I have modeled a problem as a graph that consists of many trees. Some of the nodes in the graph may belong to more than one tree. I am trying to describe a subset of paths in the graph with as few nodes as possible in order to store them efficiently. All paths start from a root and end at a leaf node.
Below are a few examples:
-
Suppose the subset of paths chosen all start from the root node R. Then, I can describe all these paths with “all paths that start from R”. This uniquely determines the paths that were selected. So I just need to store R and a flag that specifies that this node is a root.
-
A similar scenario, but for the case where all the paths end at a specific leaf node L. They can be described with “all paths that end at L”. So I just need to store L and a flag that specifies that this node is a leaf.
-
A similar scenario, but for the case where all the paths pass through a specific intermediate node I. They can be described with “all paths that pass through I”. So I just need to store I and a flag that specifies that this node is an intermediate node.
The problem could get more complicated if the paths need to be described with more than just a root/leaf/intermediate node. For example, I may need to specify many roots, leaves, and intermediate nodes. However, I want the description to contain as few nodes as possible.
Is there any known algorithm/heuristic that I can apply to my problem?
Thanks a lot.
2
You are trying to solve the compression problem (from the way it’s described). This has been proven to be impossible in the general case. Unless you know something about your data, such as some type of pattern that occurs that you can remove you are stuck.
To prove that it’s the compression problem, let’s assign each root node a number starting at 0 and ending at the total -1. We will do the same with the leaf nodes: start at 0 and number them up to the total – 1. Because you have trees, each path can uniquely be identified by its origin and its destination, so a pair of the root node’s ID and the leaf node’s ID.

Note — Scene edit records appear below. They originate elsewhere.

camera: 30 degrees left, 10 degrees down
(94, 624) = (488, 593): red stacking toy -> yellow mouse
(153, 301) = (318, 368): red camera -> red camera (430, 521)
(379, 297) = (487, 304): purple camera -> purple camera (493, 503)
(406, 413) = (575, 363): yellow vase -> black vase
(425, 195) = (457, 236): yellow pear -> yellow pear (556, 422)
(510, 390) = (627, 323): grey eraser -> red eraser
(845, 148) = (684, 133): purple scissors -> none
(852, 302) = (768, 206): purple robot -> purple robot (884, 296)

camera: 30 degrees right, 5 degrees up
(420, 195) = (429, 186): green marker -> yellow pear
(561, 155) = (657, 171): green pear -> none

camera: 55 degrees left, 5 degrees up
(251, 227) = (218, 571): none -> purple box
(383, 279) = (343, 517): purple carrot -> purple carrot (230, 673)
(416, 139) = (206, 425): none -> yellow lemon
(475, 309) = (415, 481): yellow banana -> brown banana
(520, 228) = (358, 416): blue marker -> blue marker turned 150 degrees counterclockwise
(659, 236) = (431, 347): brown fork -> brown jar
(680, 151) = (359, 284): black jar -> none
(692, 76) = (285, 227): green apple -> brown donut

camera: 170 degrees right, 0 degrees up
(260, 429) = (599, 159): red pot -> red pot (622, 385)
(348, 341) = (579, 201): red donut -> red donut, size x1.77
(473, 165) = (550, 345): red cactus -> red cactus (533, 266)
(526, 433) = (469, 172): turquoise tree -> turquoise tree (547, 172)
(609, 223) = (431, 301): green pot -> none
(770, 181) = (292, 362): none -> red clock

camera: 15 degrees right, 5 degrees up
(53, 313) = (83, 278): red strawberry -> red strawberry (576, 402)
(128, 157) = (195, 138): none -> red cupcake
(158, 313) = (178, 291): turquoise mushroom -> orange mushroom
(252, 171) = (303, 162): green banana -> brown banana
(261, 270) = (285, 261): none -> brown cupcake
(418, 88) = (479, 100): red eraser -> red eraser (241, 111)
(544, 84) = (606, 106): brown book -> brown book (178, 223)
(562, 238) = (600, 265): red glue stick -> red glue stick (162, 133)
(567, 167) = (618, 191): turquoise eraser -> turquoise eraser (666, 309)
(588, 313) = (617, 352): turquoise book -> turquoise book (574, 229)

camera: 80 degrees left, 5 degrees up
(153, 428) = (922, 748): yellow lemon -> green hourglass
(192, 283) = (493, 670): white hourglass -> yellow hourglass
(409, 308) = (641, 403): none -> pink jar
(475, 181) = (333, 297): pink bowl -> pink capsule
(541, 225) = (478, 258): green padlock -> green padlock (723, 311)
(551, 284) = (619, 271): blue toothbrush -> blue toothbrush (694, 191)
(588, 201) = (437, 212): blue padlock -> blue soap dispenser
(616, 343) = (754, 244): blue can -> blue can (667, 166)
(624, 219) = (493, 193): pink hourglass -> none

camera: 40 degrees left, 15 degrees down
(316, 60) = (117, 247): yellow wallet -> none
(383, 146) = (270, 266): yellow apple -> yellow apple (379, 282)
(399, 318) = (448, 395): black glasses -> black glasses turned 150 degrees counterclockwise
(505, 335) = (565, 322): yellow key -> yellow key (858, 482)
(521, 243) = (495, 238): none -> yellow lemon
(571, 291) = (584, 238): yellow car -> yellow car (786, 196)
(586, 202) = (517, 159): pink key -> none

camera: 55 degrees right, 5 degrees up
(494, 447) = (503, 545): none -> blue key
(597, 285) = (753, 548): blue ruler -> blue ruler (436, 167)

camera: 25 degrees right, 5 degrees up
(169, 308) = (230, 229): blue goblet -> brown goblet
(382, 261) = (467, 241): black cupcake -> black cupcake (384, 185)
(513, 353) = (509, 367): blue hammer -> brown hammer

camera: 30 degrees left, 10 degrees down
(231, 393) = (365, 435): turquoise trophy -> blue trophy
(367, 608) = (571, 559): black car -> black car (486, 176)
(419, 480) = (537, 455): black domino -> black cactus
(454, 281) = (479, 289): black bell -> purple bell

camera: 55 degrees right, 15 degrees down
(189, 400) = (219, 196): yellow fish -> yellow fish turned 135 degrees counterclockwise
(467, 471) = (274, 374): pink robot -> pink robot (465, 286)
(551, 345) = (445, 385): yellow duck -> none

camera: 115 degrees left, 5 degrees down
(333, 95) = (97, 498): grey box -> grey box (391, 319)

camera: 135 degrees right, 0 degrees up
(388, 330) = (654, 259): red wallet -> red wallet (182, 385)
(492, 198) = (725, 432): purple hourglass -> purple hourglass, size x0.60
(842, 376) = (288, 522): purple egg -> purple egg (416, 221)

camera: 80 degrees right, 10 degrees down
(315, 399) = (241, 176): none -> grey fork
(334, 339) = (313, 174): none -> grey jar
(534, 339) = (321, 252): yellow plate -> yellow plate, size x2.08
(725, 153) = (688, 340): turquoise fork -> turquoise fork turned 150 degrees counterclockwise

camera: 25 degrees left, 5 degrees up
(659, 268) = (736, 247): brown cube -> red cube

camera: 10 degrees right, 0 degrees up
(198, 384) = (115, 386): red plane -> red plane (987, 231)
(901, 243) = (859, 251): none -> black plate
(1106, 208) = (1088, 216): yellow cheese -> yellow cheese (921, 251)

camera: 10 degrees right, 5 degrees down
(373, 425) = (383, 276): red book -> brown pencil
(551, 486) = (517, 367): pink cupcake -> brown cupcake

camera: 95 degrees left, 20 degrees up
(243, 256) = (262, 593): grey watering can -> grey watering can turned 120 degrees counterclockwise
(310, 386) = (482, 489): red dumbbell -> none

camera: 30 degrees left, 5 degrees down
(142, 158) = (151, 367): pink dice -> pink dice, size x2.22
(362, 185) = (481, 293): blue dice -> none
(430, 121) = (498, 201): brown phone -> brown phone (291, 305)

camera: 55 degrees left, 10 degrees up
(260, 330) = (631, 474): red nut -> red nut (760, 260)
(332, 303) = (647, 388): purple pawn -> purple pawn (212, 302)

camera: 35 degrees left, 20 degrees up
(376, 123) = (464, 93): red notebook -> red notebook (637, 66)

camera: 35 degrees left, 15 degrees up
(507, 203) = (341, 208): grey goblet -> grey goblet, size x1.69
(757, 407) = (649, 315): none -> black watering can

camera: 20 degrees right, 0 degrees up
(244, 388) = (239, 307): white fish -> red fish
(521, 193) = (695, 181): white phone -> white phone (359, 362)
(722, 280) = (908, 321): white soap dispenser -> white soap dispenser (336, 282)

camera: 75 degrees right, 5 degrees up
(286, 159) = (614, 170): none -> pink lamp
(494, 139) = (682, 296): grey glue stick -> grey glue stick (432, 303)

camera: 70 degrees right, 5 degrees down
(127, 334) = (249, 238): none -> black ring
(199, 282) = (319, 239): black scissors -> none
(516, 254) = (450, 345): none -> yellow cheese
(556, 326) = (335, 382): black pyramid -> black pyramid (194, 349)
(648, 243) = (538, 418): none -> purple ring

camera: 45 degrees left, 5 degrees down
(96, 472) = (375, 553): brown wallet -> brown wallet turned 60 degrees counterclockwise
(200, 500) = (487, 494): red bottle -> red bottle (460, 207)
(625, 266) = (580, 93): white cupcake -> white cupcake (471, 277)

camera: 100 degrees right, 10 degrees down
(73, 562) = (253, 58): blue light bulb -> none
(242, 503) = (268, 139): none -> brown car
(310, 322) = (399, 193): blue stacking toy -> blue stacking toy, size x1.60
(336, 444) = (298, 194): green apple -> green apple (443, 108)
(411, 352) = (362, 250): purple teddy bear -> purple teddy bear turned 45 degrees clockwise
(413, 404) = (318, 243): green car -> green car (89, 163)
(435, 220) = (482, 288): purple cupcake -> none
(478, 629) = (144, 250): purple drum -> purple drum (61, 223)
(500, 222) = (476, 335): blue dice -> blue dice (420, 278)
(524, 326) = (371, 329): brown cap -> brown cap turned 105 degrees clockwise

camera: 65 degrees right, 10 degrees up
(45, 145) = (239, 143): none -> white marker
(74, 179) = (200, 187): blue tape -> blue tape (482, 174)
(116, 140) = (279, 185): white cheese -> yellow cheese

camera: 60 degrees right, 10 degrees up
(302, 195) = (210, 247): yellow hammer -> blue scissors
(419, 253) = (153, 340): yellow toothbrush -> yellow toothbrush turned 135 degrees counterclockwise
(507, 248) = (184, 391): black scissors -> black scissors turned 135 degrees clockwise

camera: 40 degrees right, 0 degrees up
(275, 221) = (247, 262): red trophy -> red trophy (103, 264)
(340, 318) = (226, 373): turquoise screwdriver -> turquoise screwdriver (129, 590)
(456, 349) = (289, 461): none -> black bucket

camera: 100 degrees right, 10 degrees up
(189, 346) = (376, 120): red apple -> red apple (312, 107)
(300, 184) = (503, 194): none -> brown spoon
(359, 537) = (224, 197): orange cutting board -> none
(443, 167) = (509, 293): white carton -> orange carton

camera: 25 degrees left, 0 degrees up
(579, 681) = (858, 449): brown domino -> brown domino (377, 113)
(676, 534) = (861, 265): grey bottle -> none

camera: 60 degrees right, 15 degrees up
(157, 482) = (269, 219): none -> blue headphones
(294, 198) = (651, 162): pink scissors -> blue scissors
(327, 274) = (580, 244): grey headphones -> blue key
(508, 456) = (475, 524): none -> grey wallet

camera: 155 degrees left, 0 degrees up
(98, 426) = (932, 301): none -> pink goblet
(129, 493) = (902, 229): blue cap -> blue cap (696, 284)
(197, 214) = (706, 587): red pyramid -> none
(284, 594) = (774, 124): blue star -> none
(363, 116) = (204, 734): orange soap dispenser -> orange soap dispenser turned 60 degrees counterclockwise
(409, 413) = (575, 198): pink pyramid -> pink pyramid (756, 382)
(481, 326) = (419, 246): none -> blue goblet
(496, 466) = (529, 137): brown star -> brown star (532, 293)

To efficiently store this you can merge the two numbers using:
rootNumber * number of leaf nodes + leafNumber.
So now you just have an Integer.
Store all the integers in a sequence and you get (effectively) one long random number.
In your example of the possible ways of compressing the storage, marking “all paths start with” and “all nodes end at” are specialized cases, and unless they are more likely than any other configuration, identifying that case is of no benefit (to see why this is the case, investigate Huffman encoding).
As for “All paths go through an intermediate node”, well this is analogous the finally computed number having a factor, i.e. “All numbers are divisible by two”. It’s something that is intrinsic to the system you are dealing with (Divisibility being part of the numeric system). This also does not help, unless, again your system has some bias (aka pattern) in they way the paths are created.
If they are truly random then there is no way to compress your data.